## Exercise prompt
When a line in the listing contains the string "Right", pick it out and copy it.

## Exercise data

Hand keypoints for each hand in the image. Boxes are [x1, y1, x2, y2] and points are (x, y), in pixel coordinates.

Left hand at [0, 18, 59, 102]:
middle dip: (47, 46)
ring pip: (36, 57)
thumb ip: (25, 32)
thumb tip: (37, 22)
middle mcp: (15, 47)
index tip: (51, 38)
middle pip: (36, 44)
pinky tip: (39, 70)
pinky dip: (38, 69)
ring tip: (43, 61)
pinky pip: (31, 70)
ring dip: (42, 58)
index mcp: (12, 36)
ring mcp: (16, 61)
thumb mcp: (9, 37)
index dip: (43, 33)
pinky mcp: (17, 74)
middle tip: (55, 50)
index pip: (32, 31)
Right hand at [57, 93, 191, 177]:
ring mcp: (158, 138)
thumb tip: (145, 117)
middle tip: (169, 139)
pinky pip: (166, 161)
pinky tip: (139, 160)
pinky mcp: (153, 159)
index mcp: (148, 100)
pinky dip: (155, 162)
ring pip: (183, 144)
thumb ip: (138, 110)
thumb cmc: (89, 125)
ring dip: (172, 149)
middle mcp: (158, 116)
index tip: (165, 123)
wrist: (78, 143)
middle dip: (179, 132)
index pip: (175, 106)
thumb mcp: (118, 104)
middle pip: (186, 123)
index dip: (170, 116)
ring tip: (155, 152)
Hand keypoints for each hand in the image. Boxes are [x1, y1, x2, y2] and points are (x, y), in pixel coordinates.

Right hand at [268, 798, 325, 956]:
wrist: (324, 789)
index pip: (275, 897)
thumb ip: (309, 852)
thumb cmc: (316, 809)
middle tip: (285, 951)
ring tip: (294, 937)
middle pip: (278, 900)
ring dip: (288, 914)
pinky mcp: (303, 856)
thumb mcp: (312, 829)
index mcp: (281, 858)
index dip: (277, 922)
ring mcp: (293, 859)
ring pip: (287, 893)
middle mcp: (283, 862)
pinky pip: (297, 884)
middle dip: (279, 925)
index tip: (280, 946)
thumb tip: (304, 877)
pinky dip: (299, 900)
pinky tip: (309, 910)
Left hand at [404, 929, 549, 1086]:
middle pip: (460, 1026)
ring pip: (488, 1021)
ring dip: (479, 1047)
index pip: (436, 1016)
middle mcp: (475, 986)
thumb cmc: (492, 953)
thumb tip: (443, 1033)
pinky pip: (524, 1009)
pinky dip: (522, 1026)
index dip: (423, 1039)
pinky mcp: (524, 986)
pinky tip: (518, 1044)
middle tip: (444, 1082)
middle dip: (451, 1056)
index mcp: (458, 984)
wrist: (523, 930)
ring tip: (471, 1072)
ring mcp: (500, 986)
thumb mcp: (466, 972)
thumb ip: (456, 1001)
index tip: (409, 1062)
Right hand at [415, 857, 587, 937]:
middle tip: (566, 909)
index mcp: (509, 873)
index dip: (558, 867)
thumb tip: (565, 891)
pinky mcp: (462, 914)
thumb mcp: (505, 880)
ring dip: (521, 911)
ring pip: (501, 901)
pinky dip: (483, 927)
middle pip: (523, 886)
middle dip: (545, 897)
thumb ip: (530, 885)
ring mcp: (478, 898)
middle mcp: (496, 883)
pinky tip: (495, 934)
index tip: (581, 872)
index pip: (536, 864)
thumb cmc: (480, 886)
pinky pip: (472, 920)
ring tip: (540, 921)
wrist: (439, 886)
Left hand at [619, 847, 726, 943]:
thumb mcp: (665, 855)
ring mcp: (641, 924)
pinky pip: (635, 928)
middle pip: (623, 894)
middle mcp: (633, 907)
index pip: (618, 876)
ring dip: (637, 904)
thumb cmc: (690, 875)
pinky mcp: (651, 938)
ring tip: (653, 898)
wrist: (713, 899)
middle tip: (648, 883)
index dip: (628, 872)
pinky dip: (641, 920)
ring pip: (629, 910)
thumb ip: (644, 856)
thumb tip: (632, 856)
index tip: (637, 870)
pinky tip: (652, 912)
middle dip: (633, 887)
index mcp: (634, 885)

## Final answer
Right hand at [57, 93, 191, 177]:
Right hand at [268, 798, 325, 956]:
Right hand at [415, 857, 587, 937]:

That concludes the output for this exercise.